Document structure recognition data
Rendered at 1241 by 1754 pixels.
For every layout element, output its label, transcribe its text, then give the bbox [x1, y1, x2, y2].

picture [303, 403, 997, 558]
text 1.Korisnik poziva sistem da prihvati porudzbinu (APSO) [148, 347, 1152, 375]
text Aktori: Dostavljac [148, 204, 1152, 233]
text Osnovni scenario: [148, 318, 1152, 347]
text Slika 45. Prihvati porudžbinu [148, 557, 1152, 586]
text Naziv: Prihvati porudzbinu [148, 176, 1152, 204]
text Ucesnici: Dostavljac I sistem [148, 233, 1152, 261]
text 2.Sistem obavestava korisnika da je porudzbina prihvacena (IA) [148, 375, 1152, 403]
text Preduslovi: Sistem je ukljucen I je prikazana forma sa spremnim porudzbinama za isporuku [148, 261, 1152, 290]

_Problem requirements:_ All records above need to be set down again exactly as written.

_Answer to this exercise:_
Rendered at 1241 by 1754 pixels.
For every layout element, output its label, transcribe its text, then give the bbox [x1, y1, x2, y2].

picture [303, 403, 997, 558]
text 1.Korisnik poziva sistem da prihvati porudzbinu (APSO) [148, 347, 1152, 375]
text Aktori: Dostavljac [148, 204, 1152, 233]
text Osnovni scenario: [148, 318, 1152, 347]
text Slika 45. Prihvati porudžbinu [148, 557, 1152, 586]
text Naziv: Prihvati porudzbinu [148, 176, 1152, 204]
text Ucesnici: Dostavljac I sistem [148, 233, 1152, 261]
text 2.Sistem obavestava korisnika da je porudzbina prihvacena (IA) [148, 375, 1152, 403]
text Preduslovi: Sistem je ukljucen I je prikazana forma sa spremnim porudzbinama za isporuku [148, 261, 1152, 290]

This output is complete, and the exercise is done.